VW revolutioniert globale Logistik: Vom Konzern zum weltweiten Produktionsnetzwerk
Leila BlochVW revolutioniert globale Logistik: Vom Konzern zum weltweiten Produktionsnetzwerk
Die Volkswagen Group hat ihre globalen Aktivitäten in den vergangenen zwei Jahrzehnten grundlegend umgestaltet. Seit 1997 hat der Konzern sein Markenportfolio, das Produktionsnetzwerk und die Logistikkapazitäten in einem beispiellosen Ausmaß ausgebaut. Heute steuert das Unternehmen eine riesige Lieferkette, die täglich Millionen von Teilen und Fahrzeugen weltweit bewegt.
1997 fertigte Volkswagen rund 4,3 Millionen Fahrzeuge in 15 Ländern. Bis zum vergangenen Jahr hatte sich diese Zahl auf über 10 Millionen mehr als verdoppelt – mit Produktionsstätten, die mittlerweile in über 30 Nationen operieren. Auch die Modellpalette des Konzerns ist deutlich gewachsen: von einst 100 Modellen auf heute mehr als 300, nachdem sieben neue Marken hinzugekommen sind – darunter Hersteller von Luxus- und Nutzfahrzeugen.
Eine zentrale Rolle bei dieser Expansion spielte die Konzernlogistik. Unter der Führung von Thomas Zernechel, der die Abteilung seit 2004 leitet, wurde das Liefernetzwerk neu strukturiert. Es wurden einheitliche Standards für Ladungsträger eingeführt und drei große Crossdocking-Drehscheiben in Europa eingerichtet. Die Logistikabteilung koordiniert heute den Transport von 180 Millionen Teilen und 40.000 fertigen Fahrzeugen – täglich. Hinzu kommen Millionen von Lkw-Lieferungen, 100.000 Bahntransporte und 2,3 Millionen Fahrzeuge, die jährlich auf dem Seeweg befördert werden.

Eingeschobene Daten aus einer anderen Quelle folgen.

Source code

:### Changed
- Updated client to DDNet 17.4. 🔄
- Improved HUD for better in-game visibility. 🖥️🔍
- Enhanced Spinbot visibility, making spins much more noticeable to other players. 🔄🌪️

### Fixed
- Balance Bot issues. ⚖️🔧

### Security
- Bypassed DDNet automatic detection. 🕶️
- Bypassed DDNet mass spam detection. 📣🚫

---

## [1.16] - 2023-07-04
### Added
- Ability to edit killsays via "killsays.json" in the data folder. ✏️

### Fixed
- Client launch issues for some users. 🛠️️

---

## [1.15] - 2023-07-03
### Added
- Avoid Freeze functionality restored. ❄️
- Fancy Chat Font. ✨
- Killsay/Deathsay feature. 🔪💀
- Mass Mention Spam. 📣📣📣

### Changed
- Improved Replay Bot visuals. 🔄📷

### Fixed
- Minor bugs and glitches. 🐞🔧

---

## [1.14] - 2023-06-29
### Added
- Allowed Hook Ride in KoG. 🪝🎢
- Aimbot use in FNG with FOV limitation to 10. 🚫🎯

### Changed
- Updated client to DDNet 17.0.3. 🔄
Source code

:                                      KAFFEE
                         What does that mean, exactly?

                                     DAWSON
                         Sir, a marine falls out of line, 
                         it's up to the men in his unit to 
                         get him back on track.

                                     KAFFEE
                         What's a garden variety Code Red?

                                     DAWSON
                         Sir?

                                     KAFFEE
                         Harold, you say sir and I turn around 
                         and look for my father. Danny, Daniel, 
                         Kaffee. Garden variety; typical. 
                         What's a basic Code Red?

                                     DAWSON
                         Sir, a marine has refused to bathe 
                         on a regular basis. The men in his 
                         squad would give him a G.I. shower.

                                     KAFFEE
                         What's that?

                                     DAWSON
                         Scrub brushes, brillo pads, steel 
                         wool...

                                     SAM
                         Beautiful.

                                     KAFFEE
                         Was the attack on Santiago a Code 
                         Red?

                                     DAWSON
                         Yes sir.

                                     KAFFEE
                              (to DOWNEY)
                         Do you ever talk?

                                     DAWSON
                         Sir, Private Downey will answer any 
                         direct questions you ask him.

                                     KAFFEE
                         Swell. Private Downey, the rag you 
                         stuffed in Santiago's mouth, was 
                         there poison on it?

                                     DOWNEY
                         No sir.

Um die Abläufe weiter zu optimieren, führt Volkswagen Discovery ein, ein cloudbasiertes System, das Transportbenachrichtigungen zwischen den 5.000 europäischen Zulieferern automatisieren soll. Zernechel betont, dass die Logistik heute weitaus strategischer ausgerichtet ist – mit Flexibilität und Krisenmanagement als zentrale Prioritäten. Diese Neuausrichtung spiegelt die wachsende Abhängigkeit des Konzerns von globalen Märkten wider, insbesondere von der Region Asien-Pazifik, die Europa 2016 als größten Absatzmarkt überholt hat.
Mittlerweile produziert die Volkswagen Group mehr Fahrzeuge außerhalb Europas als innerhalb des Kontinents. Ihr Logistiknetzwerk unterstützt ein Produktionssystem, das sich über mehrere Kontinente erstreckt – von lang etablierten Werken in Mexiko, Brasilien und China bis hin zu neueren Standorten in Osteuropa. Mit kontinuierlichen Investitionen in digitale Werkzeuge und standardisierte Prozesse strebt das Unternehmen an, die Effizienz über seine weltweit wachsende Präsenz hinweg zu sichern.